What needs to be done:
Please set down the line that contains "ento 100% local — sem uploads, sem" and every line below it through the last, exactly as written, with no other lines.
Dataset excerpts Start Marker
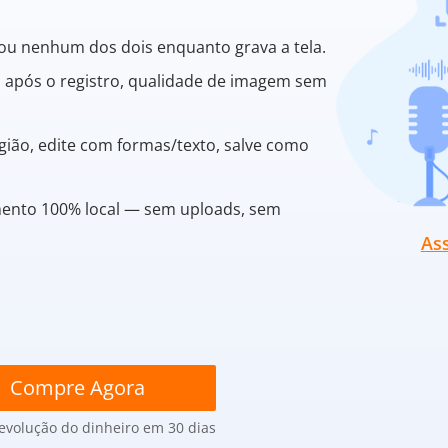
 ou nenhum dos dois enquanto grava a tela.
 após o registro, qualidade de imagem sem
egião, edite com formas/texto, salve como
ento 100% local — sem uploads, sem
Ass
Compre Agora
evolução do dinheiro em 30 dias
Dataset excerpts End Marker
Answer to the problem:
ento 100% local — sem uploads, sem
Ass
Compre Agora
evolução do dinheiro em 30 dias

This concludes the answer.